ECLI:NL:CRVB:2021:2421
Centrale Raad van Beroep
- Hoger beroep
- Rechtspraak.nl
Hoger beroep inzake inspanningsverplichting college bij vacatures voor ambtenarenfunctie
In deze zaak heeft de Centrale Raad van Beroep op 1 oktober 2021 uitspraak gedaan in hoger beroep tegen een eerdere uitspraak van de rechtbank Den Haag. De appellant, die eerder tijdelijk was aangesteld als [naam functie 1] bij de gemeente Den Haag, stelde dat het college hem ten onrechte slechts zes maanden had hoeven wijzen op vacatures voor deze functie. Hij betoogde dat deze inspanningsverplichting langer had moeten duren, omdat hij mogelijk een vaste aanstelling had kunnen krijgen als de sollicitatieprocedure correct was verlopen. De Raad oordeelde echter dat het college met de termijn van zes maanden aan zijn verplichtingen had voldaan. De Raad wees erop dat er geen wettelijke regels zijn die een bepaalde duur van de inspanningsverplichting vereisen en dat het college in redelijkheid kon besluiten om de duur te baseren op de tijdelijke aanstelling van de appellant.
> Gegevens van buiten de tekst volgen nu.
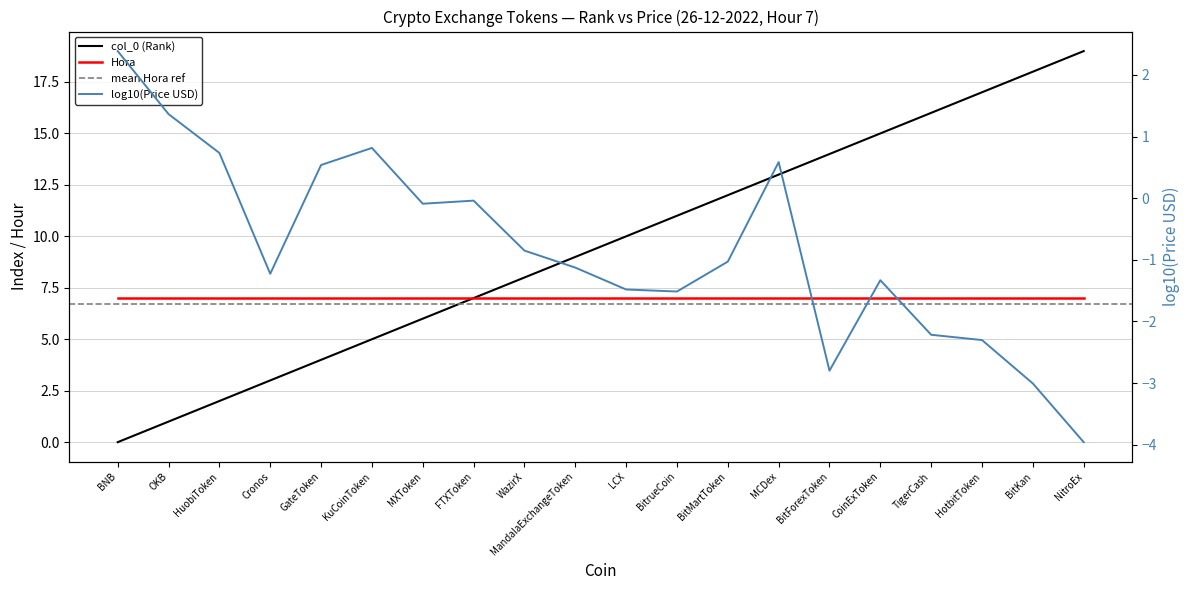

How many values are below 10?

10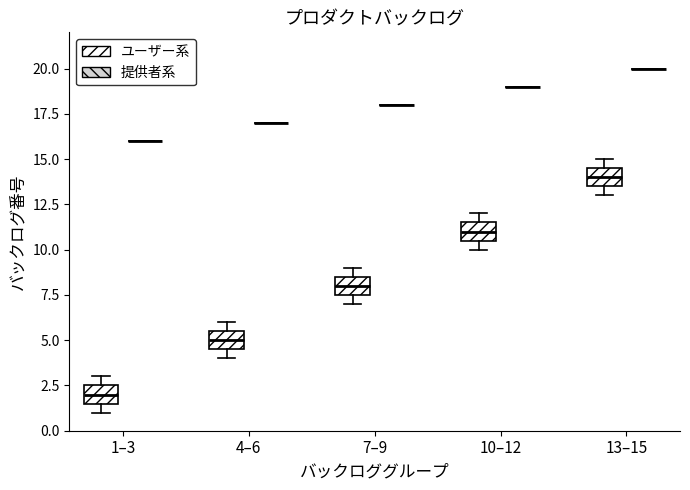

Reading left to right, transcribe this box plot: for each box, give where its median line is, the range the box spans, and where its two whiskers end, as read against the y-axis. The values are not printed on the chart, so give them approximately, as read against the axis.

1–3 (ユーザー系): median 2.0, box 1.5 to 2.5, whiskers 1.0 to 3.0
1–3 (提供者系): box collapsed to a line at 16.0, whiskers 16.0 to 16.0
4–6 (ユーザー系): median 5.0, box 4.5 to 5.5, whiskers 4.0 to 6.0
4–6 (提供者系): box collapsed to a line at 17.0, whiskers 17.0 to 17.0
7–9 (ユーザー系): median 8.0, box 7.5 to 8.5, whiskers 7.0 to 9.0
7–9 (提供者系): box collapsed to a line at 18.0, whiskers 18.0 to 18.0
10–12 (ユーザー系): median 11.0, box 10.5 to 11.5, whiskers 10.0 to 12.0
10–12 (提供者系): box collapsed to a line at 19.0, whiskers 19.0 to 19.0
13–15 (ユーザー系): median 14.0, box 13.5 to 14.5, whiskers 13.0 to 15.0
13–15 (提供者系): box collapsed to a line at 20.0, whiskers 20.0 to 20.0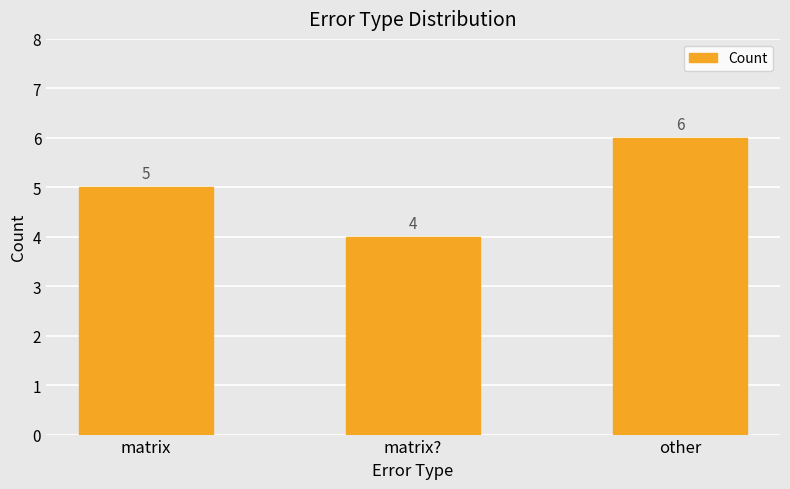

Reading left to right, extract all data points from this chart.

5	4	6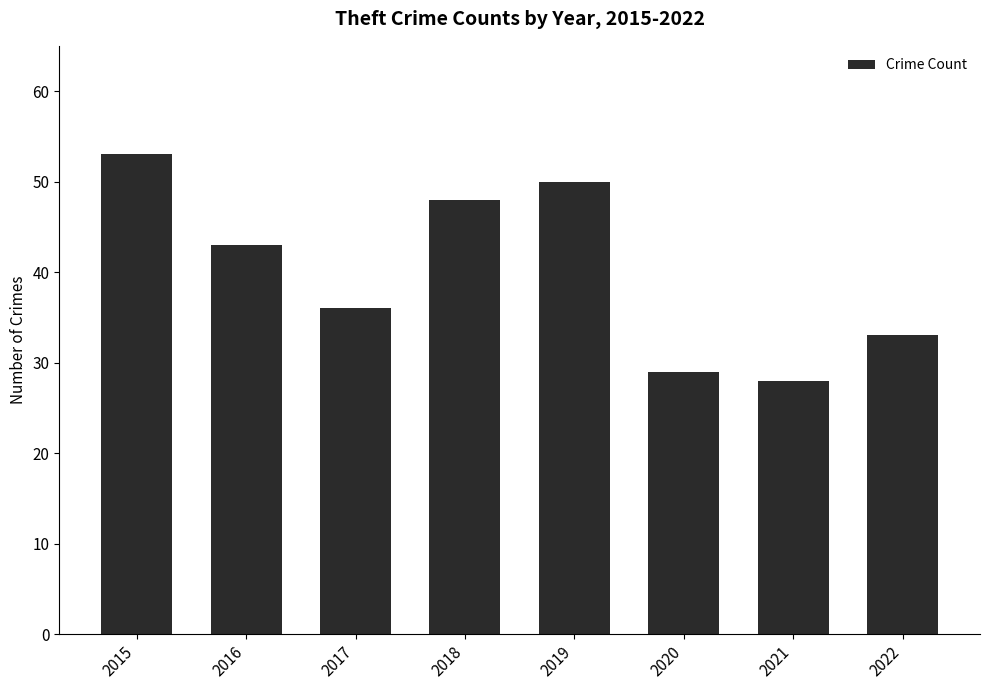

What is the difference between the values at 2015 and 2017?

17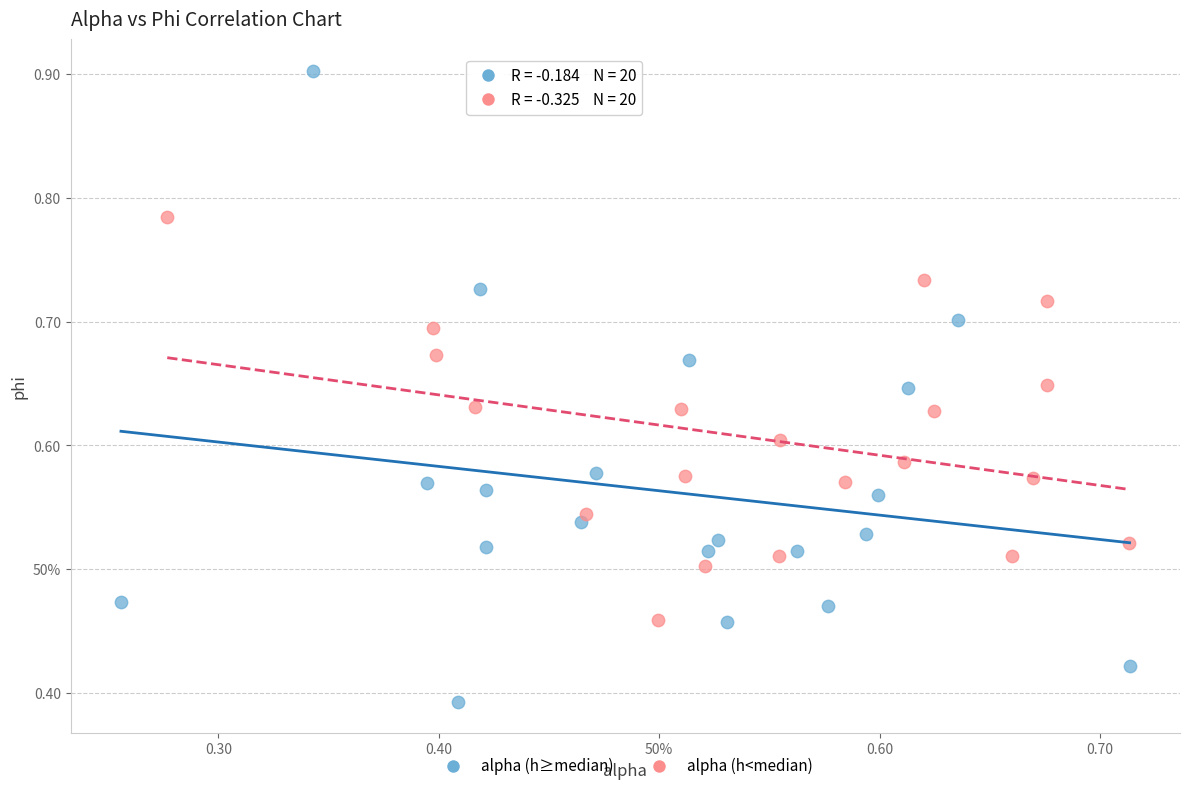

What are all the series names shown in the legend?

alpha (h≥median), alpha (h<median)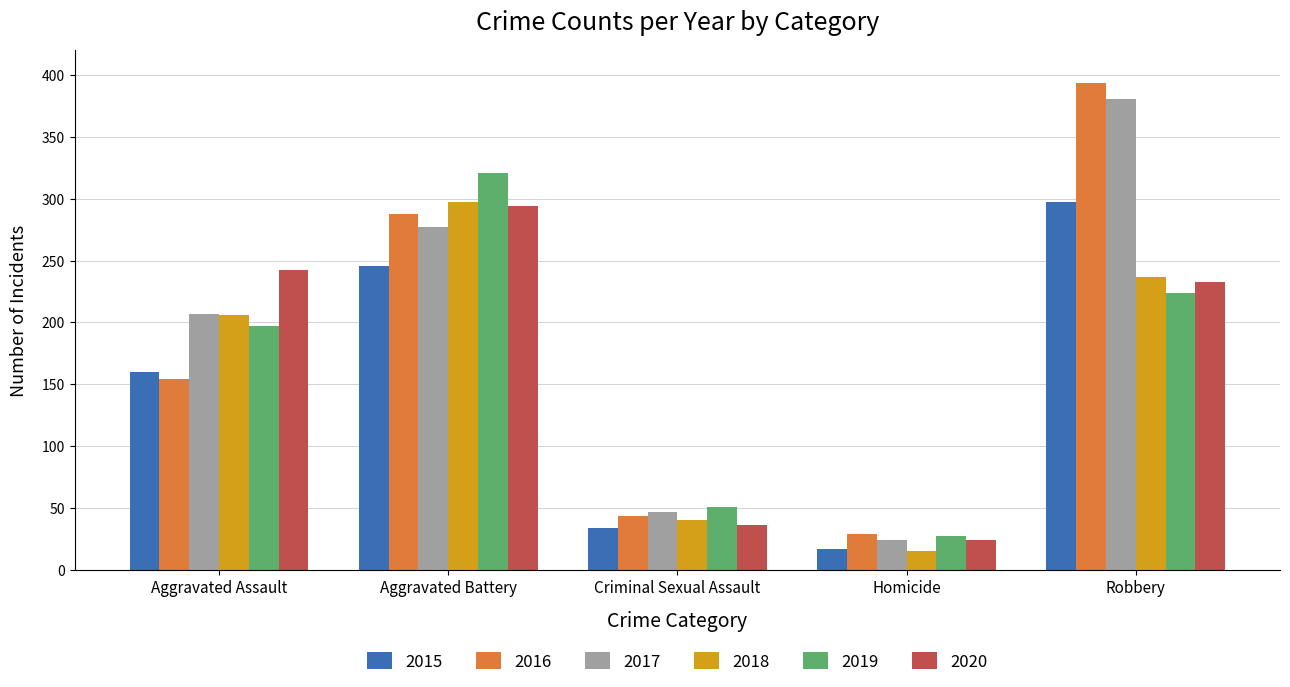

What are all the series names shown in the legend?

2015, 2016, 2017, 2018, 2019, 2020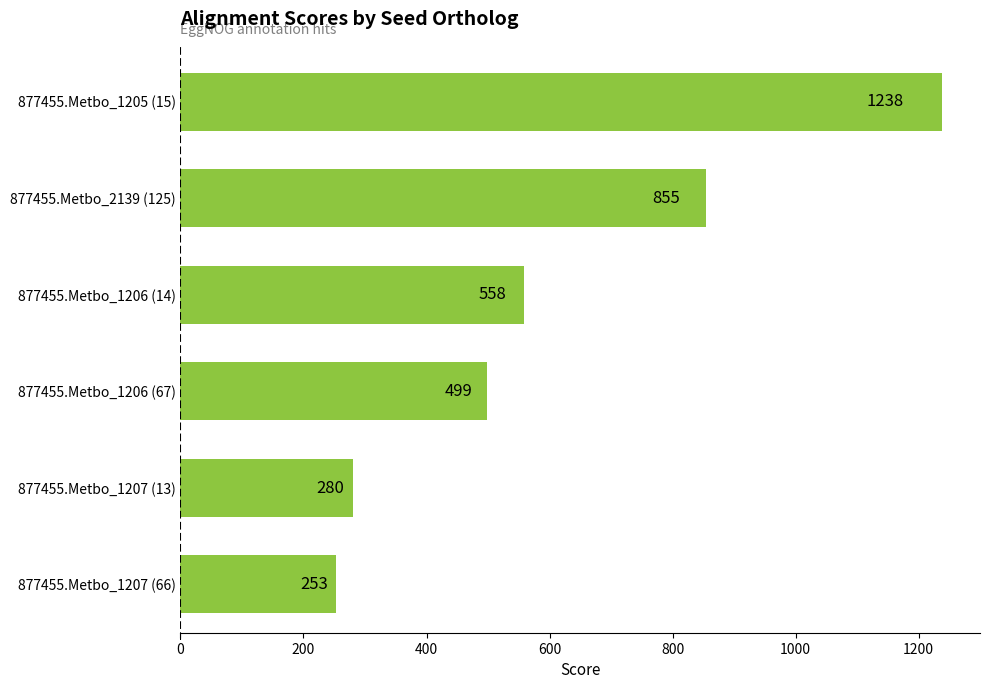

Reading bottom to top, list all the values displayed in this chart.

877455.Metbo_1207 (66)=253	877455.Metbo_1207 (13)=280	877455.Metbo_1206 (67)=499	877455.Metbo_1206 (14)=558	877455.Metbo_2139 (125)=855	877455.Metbo_1205 (15)=1238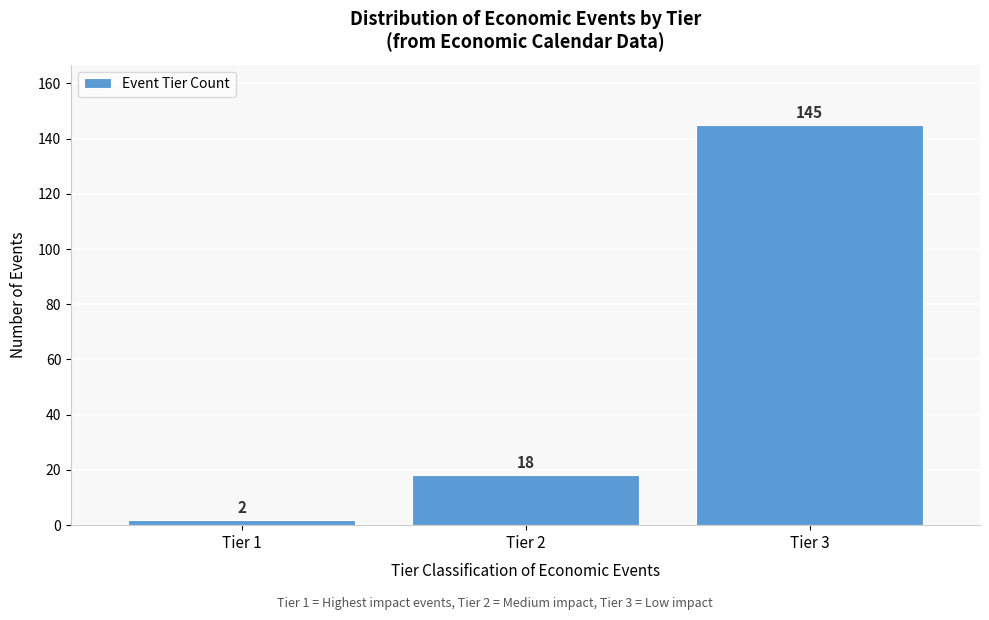

Reading right to left, what are all the values shown in this chart?

Tier 3=145	Tier 2=18	Tier 1=2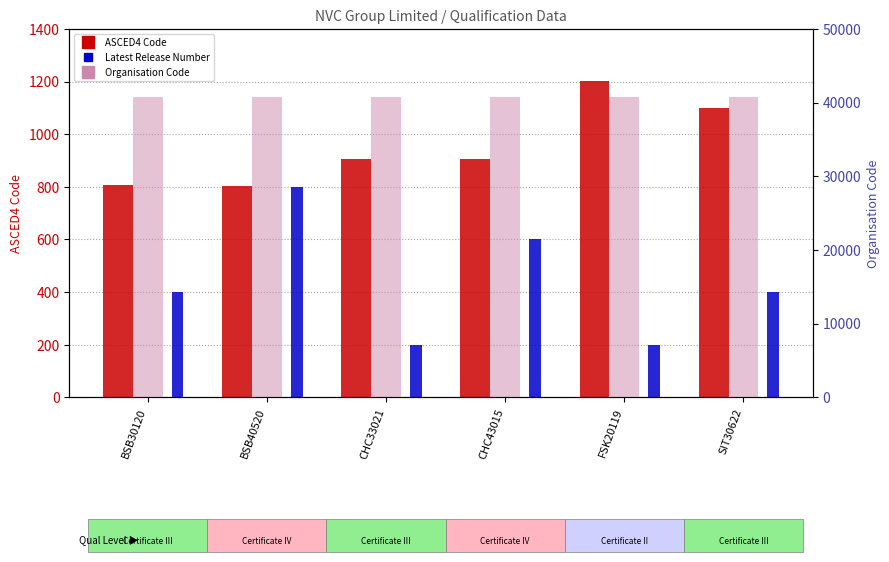

Does the chart contain any negative values?

No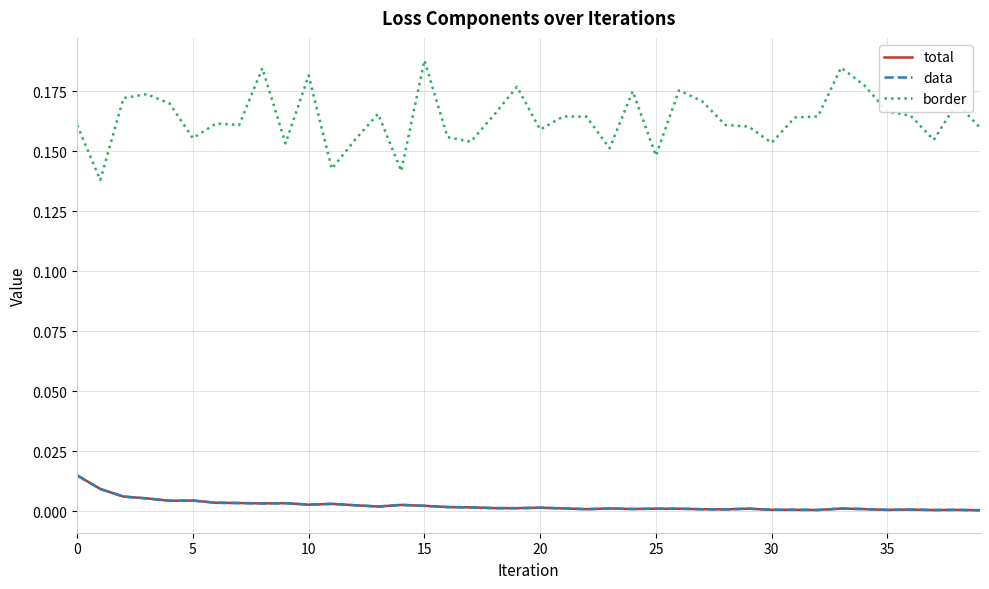

True or false: border and data intersect in this chart.

False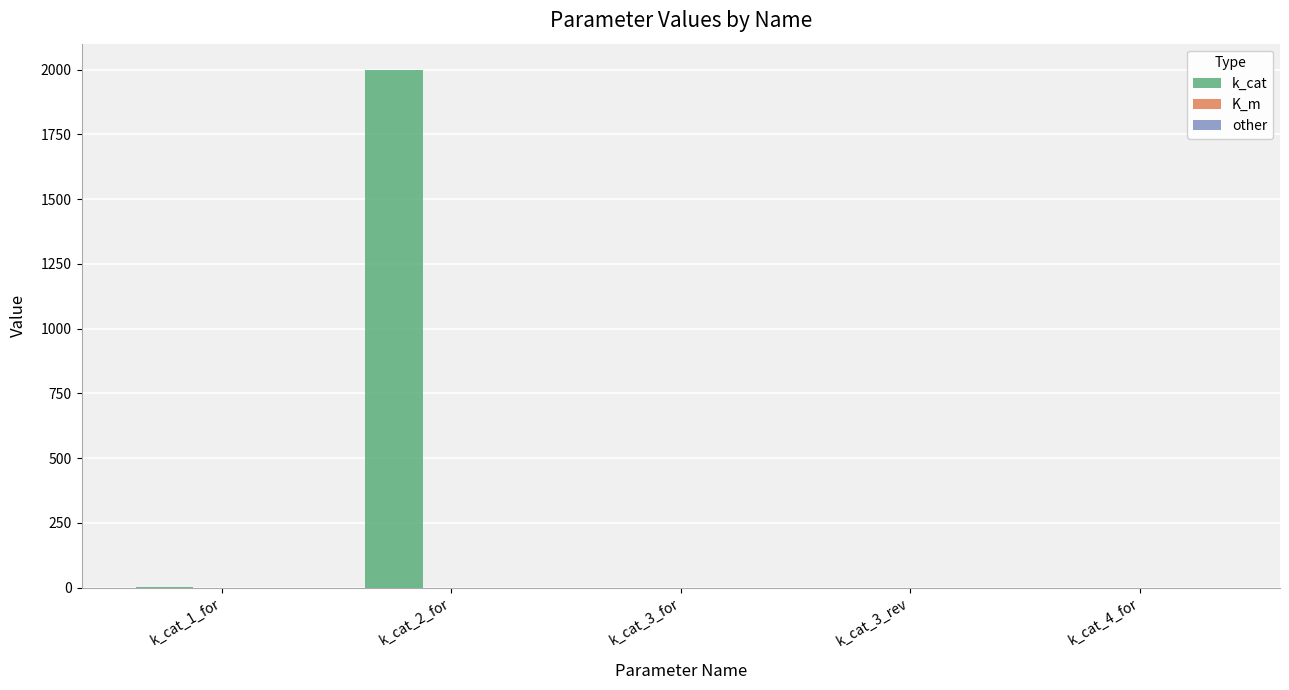

How many groups of bars are there?

5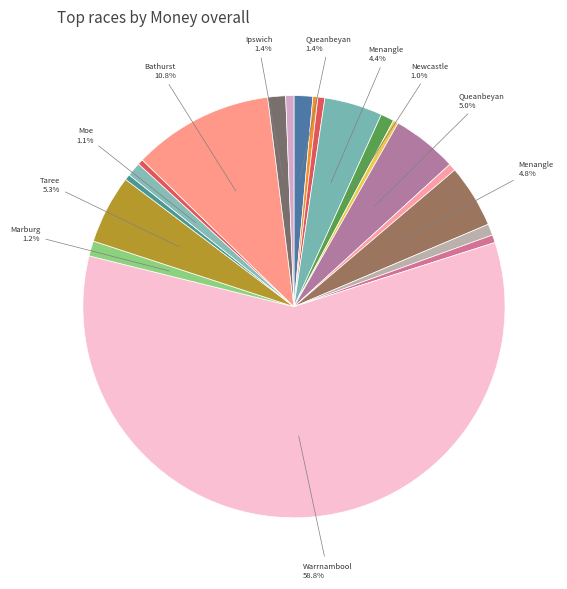

How many slices are in this pie chart?

20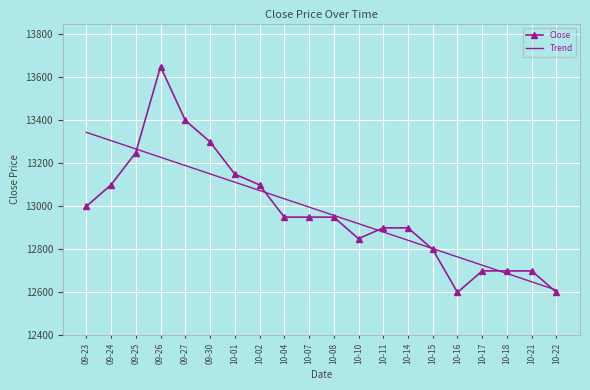

What is the total value across all series at 09-25?

26517.1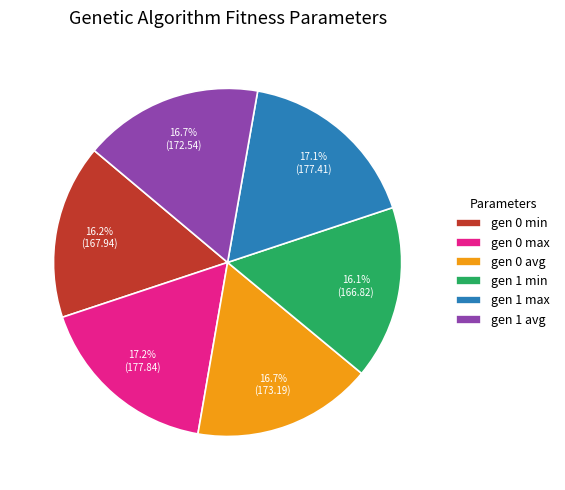

Do gen 0 min and gen 1 avg together represent more than half of the pie?

No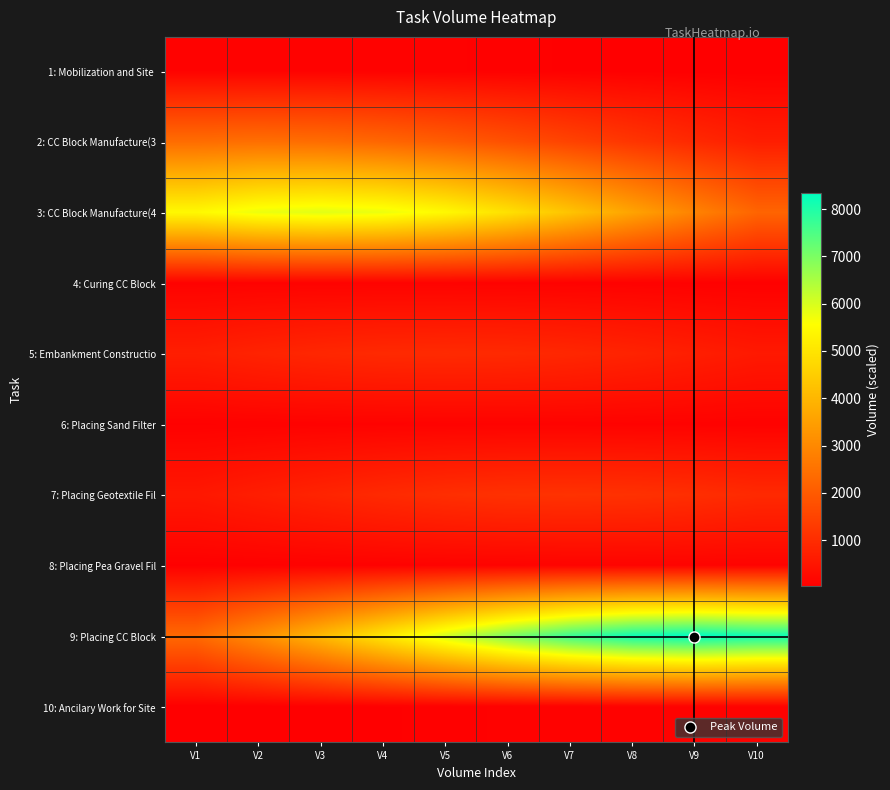

What is the spread (max minus min) of values at V7?

7653.8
Daarnaast stelde de appellant dat de rechtbank te gemakkelijk had aangenomen dat er in de zes maanden geen vacatures waren verschenen. De Raad oordeelde dat er geen reden was om te twijfelen aan de verklaring van het college dat er geen vacatures waren en dat de rechtbank terecht had geoordeeld dat de appellant niet was geschaad in zijn belangen. De Raad bevestigde de eerdere uitspraak van de rechtbank, waarbij het beroep van de appellant ongegrond werd verklaard.
De uitspraak benadrukt de verantwoordelijkheden van het college in het kader van de Ambtenarenwet en de zorgvuldigheid die vereist is in sollicitatieprocedures, maar bevestigt ook de ruimte die het college heeft in het bepalen van de duur van inspanningsverplichtingen.